Exercise brief:
Please work out how many lines of this material include "доставке", and answer with that number by itself.
+++ Data section +++
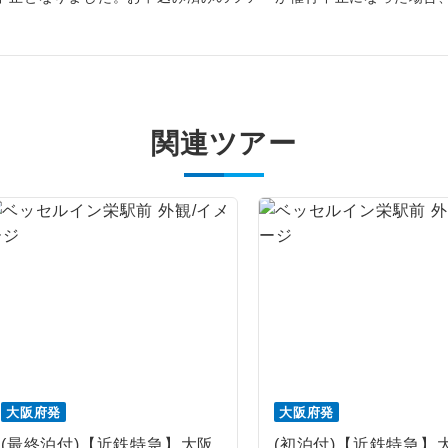
周りの音を気にせず、ガイドさんの説明をじっ
イヤホン
ができます。
1名様から出発可能な個人型プランです。
催行
2名様から出発可能な個人型プランです。
催行
関連ツアー
おひとり様限定でご参加いただけるコースです
参加限定
1名様1室利用でも追加料金がかからないコース
室同代金
ご夫婦限定でご参加いただけるコースです。
限定
女性限定でご参加いただけるコースです。
限定
ご参加にあたり年齢に制限があるコースです。
限あり
利用航空会社が指定なので、ご出発の計画にと
社指定
大阪府発
大阪府発
す。
(最終泊付)【近鉄特急】大阪
(初泊付)【近鉄特急】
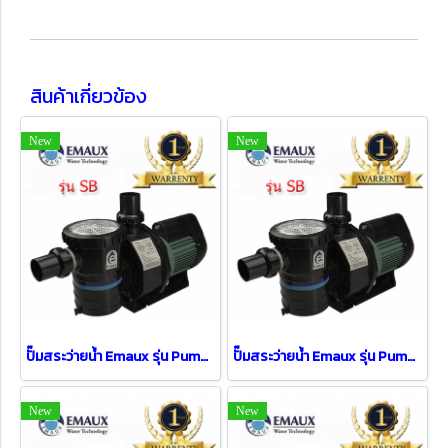
สินค้าเกี่ยวข้อง
New
New
ปั๊มสระว่ายน้ำ Emaux รุ่น Pump SB15 ( 1.5 HP )
ปั๊มสระว่ายน้ำ Emaux รุ่น Pump SB30 ( 3 HP / 3 PH )
New
New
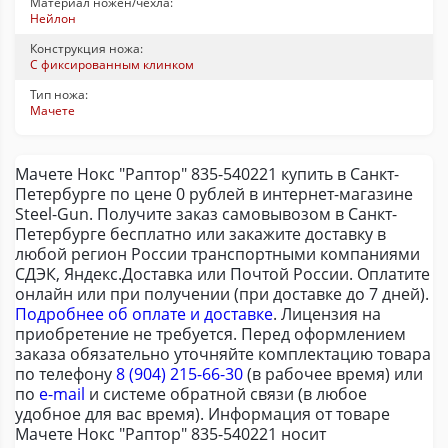
Материал ножен/чехла:
Нейлон
Конструкция ножа:
С фиксированным клинком
Тип ножа:
Мачете
Мачете Нокс "Раптор" 835-540221 купить в Санкт-
Петербурге по цене 0 рублей в интернет-магазине
Steel-Gun. Получите заказ самовывозом в Санкт-
Петербурге бесплатно или закажите доставку в
любой регион России транспортными компаниями
СДЭК, Яндекс.Доставка или Почтой России. Оплатите
онлайн или при получении (при доставке до 7 дней).
Подробнее об оплате и доставке
. Лицензия на
приобретение не требуется. Перед оформлением
заказа обязательно уточняйте комплектацию товара
по телефону
8 (904) 215-66-30
(в рабочее время) или
по
e-mail
и системе обратной связи (в любое
удобное для вас время). Информация от товаре
Мачете Нокс "Раптор" 835-540221 носит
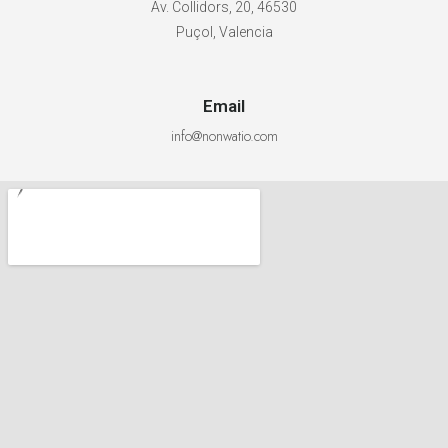
Av. Collidors, 20, 46530
Puçol, Valencia
Email
info@nonwatio.com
+++
Final answer:
2